12.Paragraph 12 increases the limit on the number of employees that a qualifying company may have from fewer than 50 to fewer than 250. The increase is subject to State aid approval and will come into effect in respect of shares issued on or after 6 April 2012, subject to a Treasury appointed day order bringing the legislation into effect..

13.Paragraphs 13 and 14 exclude as qualifying trades, any which consist substantially in the generation or export of electricity in respect of which the company receives a feed-in tariff under a UK government scheme or a similar overseas scheme. This applies generally where the relevant shares are acquired on or after 6 April 2012. For shares issued on or after 23 March 2011 and before 6 April 2012, a holding will still qualify providing the subsidised generation or export begins before 6 April 2012. Trades where the electricity is generated by anaerobic digestion or hydroelectric power are not excluded by the legislation. Irrespective of the means by which electricity is produced, trades carried on by community interest companies, co-operative societies, community benefit societies or Northern Irish industrial and provident societies are not affected by the legislation.
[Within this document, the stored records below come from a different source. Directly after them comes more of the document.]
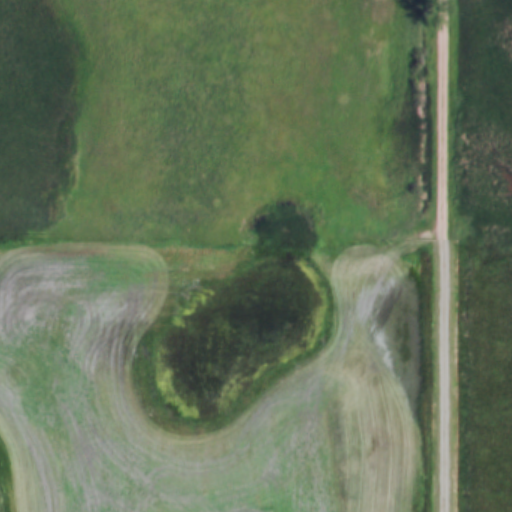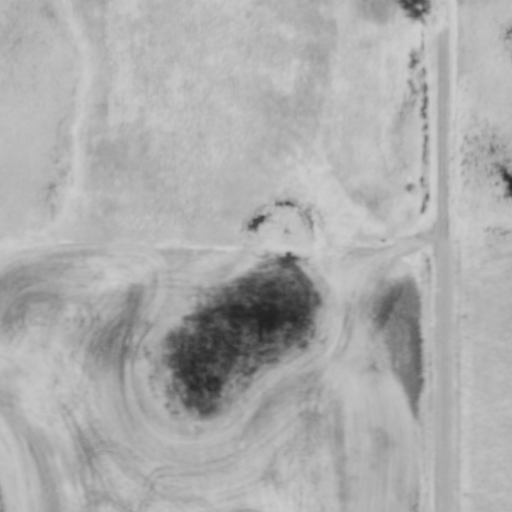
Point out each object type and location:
road: (446, 255)
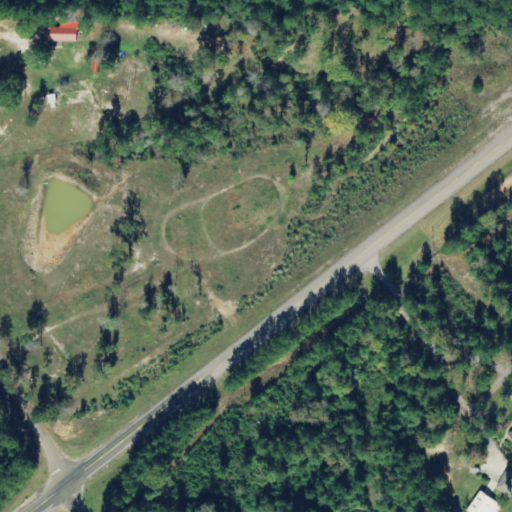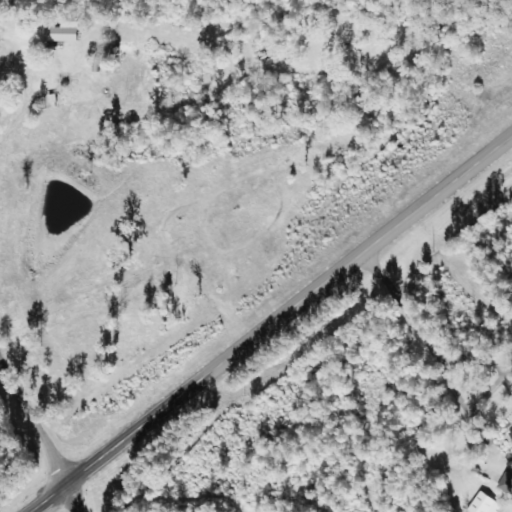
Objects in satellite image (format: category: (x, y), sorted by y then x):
road: (269, 321)
road: (33, 421)
building: (511, 432)
road: (73, 496)
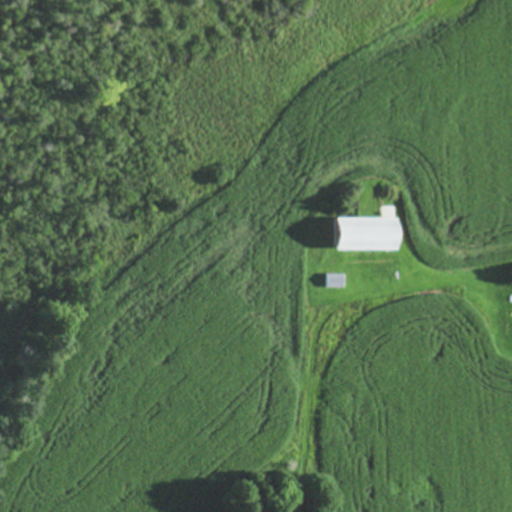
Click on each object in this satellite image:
building: (367, 235)
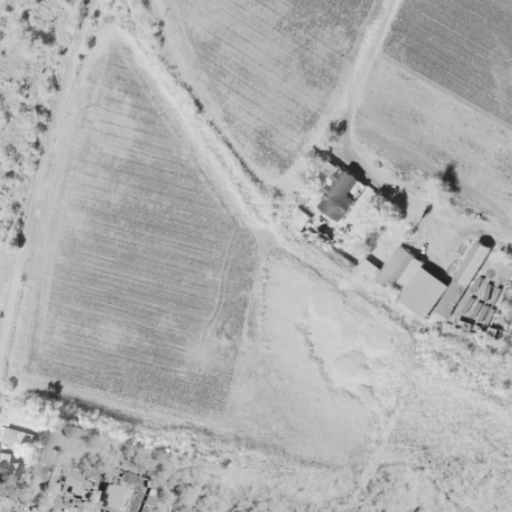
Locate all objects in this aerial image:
road: (42, 169)
road: (264, 175)
road: (9, 256)
road: (47, 493)
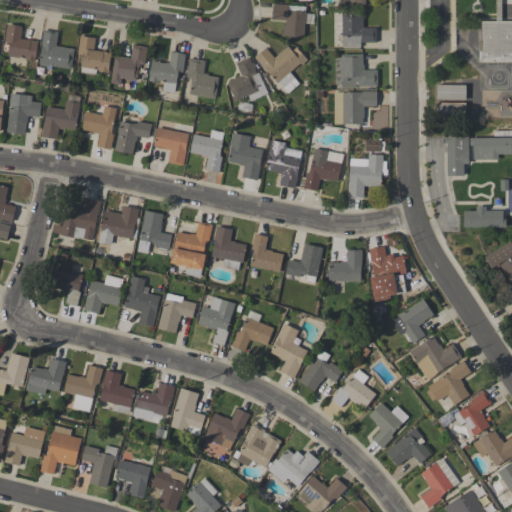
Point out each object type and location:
building: (353, 2)
building: (354, 2)
road: (234, 15)
road: (124, 17)
building: (290, 18)
building: (355, 29)
building: (354, 30)
building: (496, 36)
building: (496, 38)
building: (18, 43)
building: (18, 44)
road: (441, 45)
building: (54, 51)
building: (53, 52)
building: (91, 54)
building: (91, 56)
building: (126, 64)
building: (128, 64)
building: (280, 65)
building: (281, 65)
building: (166, 70)
building: (166, 70)
building: (355, 71)
building: (356, 72)
building: (199, 79)
building: (200, 79)
building: (245, 81)
building: (246, 81)
building: (449, 91)
building: (0, 105)
building: (350, 105)
building: (351, 106)
building: (449, 108)
building: (0, 110)
building: (19, 112)
building: (20, 112)
building: (0, 117)
building: (58, 119)
building: (59, 119)
building: (99, 125)
building: (100, 125)
building: (502, 132)
building: (128, 135)
building: (130, 135)
building: (170, 143)
building: (171, 144)
building: (373, 144)
building: (207, 147)
building: (489, 147)
building: (489, 147)
building: (207, 150)
building: (246, 154)
building: (455, 154)
building: (455, 154)
building: (243, 155)
building: (283, 161)
building: (282, 162)
building: (321, 167)
building: (320, 169)
building: (362, 174)
building: (364, 174)
building: (508, 194)
road: (205, 198)
building: (5, 205)
building: (5, 205)
road: (408, 205)
building: (80, 216)
building: (482, 217)
building: (483, 218)
building: (77, 220)
building: (116, 224)
building: (118, 224)
building: (3, 230)
building: (4, 230)
building: (151, 232)
building: (152, 232)
building: (192, 237)
building: (227, 247)
building: (226, 248)
building: (191, 249)
building: (264, 254)
building: (263, 255)
building: (187, 260)
building: (501, 260)
building: (384, 261)
building: (304, 263)
building: (305, 263)
building: (387, 266)
building: (345, 267)
building: (346, 267)
building: (507, 267)
building: (67, 283)
building: (398, 283)
building: (66, 284)
building: (381, 286)
building: (103, 292)
building: (101, 293)
building: (141, 300)
building: (140, 301)
building: (173, 311)
building: (174, 311)
building: (215, 317)
building: (216, 317)
building: (412, 320)
building: (410, 321)
building: (251, 330)
building: (251, 333)
building: (287, 350)
building: (288, 350)
building: (432, 356)
building: (433, 356)
road: (153, 357)
building: (318, 370)
building: (13, 371)
building: (13, 371)
building: (318, 373)
building: (46, 376)
building: (44, 377)
building: (451, 384)
building: (448, 385)
building: (82, 387)
building: (81, 388)
building: (354, 389)
building: (116, 391)
building: (115, 392)
building: (353, 392)
building: (153, 401)
building: (151, 403)
building: (185, 412)
building: (186, 413)
building: (473, 413)
building: (473, 413)
building: (385, 422)
building: (386, 422)
building: (225, 427)
building: (223, 428)
building: (1, 430)
building: (2, 434)
building: (23, 444)
building: (24, 444)
building: (256, 447)
building: (257, 447)
building: (493, 447)
building: (494, 447)
building: (59, 448)
building: (407, 448)
building: (407, 448)
building: (60, 449)
building: (98, 463)
building: (99, 463)
building: (293, 465)
building: (291, 466)
building: (132, 476)
building: (133, 476)
building: (506, 476)
building: (506, 478)
building: (436, 481)
building: (437, 481)
building: (169, 487)
building: (166, 488)
building: (318, 493)
building: (321, 493)
building: (202, 497)
building: (203, 497)
road: (44, 500)
building: (463, 503)
building: (463, 503)
building: (511, 509)
building: (236, 511)
building: (237, 511)
building: (366, 511)
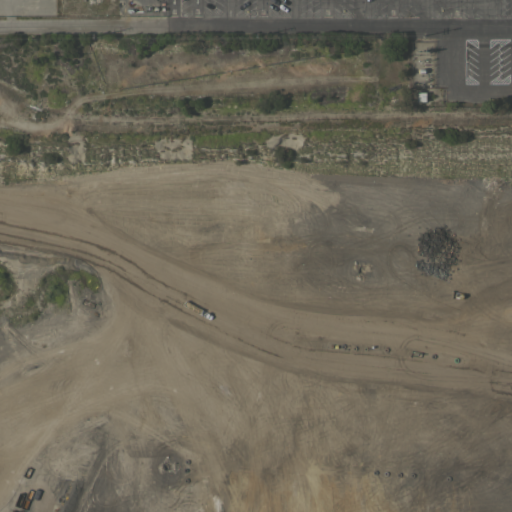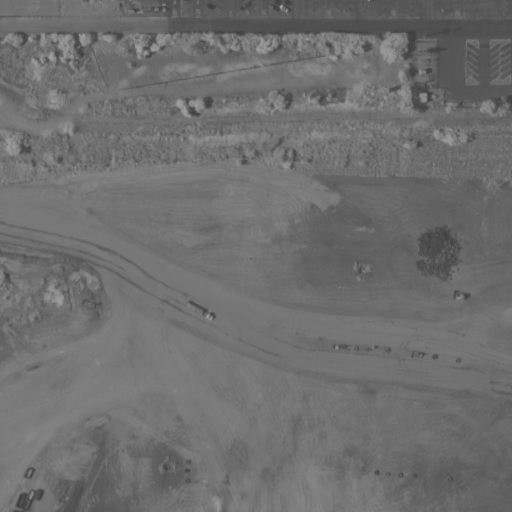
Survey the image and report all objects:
road: (390, 12)
road: (423, 12)
road: (454, 12)
road: (487, 12)
road: (195, 13)
road: (227, 13)
road: (259, 13)
road: (292, 13)
road: (325, 13)
road: (357, 13)
road: (256, 26)
parking lot: (383, 26)
road: (450, 58)
road: (481, 60)
road: (480, 95)
quarry: (250, 280)
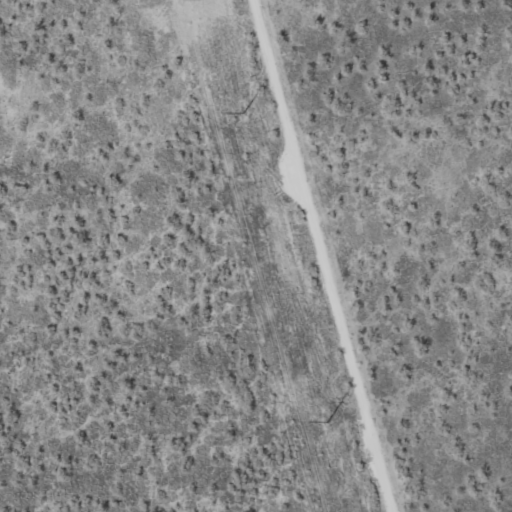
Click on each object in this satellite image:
power tower: (243, 111)
power tower: (325, 421)
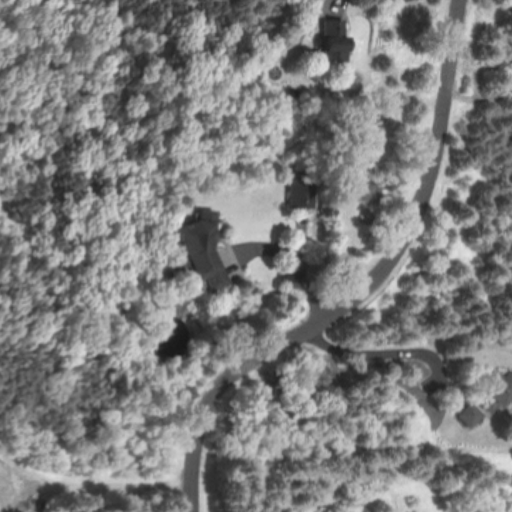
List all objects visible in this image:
road: (333, 5)
building: (328, 43)
building: (299, 189)
building: (198, 250)
road: (294, 257)
road: (366, 286)
road: (388, 352)
building: (498, 387)
building: (467, 416)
14.Paragraph 17 brings the legislation in line with that on the new Seed Enterprise Investment Scheme, by making clear that the death of an investor within the qualifying period for the shares will not trigger the reduction or withdrawal of relief.

15.Paragraph 19 amends the information powers at section 243 of the Income Tax Act 2007, to allow HM Revenue & Customs (HMRC) to seek information in relation to the “disqualifying arrangements” requirement from relevant parties.

16.Paragraph 21 amends the existing definition of “arrangements” to make it clear that “arrangements” includes a single transaction or a series of transactions.

Part 2: Enterprise Investment Scheme: Chargeable gains

17.Paragraph 26 introduces the changes to be made to the Taxation of Chargeable Gains Act 1992 (TCGA), dealing with EIS disposal relief and EIS deferral relief.

18.Paragraph 27 makes an amendment to section 150A of TCGA to ensure that the calculation of any capital gain on the disposal of shares to which EIS relief has been attributable takes account of EIS relief at the appropriate rate.

19.Paragraph 29 increases, for reinvestment relief under Schedule 5B to TCGA, the annual amount of investment that a company may raise under the VC schemes from £2million to £5million. The increase is subject to State aid approval and will come into effect in respect of shares issued on or after 6 April 2012, subject to a Treasury appointed day order bringing the legislation into effect..

20.Paragraph 30 introduces a “no disqualifying arrangements” requirement. Arrangements are “disqualifying” if they are entered into with the purpose of ensuring that any of the venture capital schemes tax reliefs are available in respect of the relevant company’s business, and either: all or most of the monies raised under the scheme are paid to or for the benefit of a party to the arrangements; or in the absence of the arrangements, it would be reasonable to expect that the business would be carried on as part of another business.

21.Paragraph 31 amends the information powers at Paragraph 11 of Schedule 5B, to allow HMRC to seek information in relation to the “disqualifying arrangements” requirement from relevant parties.

22.Paragraph 32 amends the existing definition of “arrangements” to make it clear that “arrangements” includes a single transaction or a series of transactions.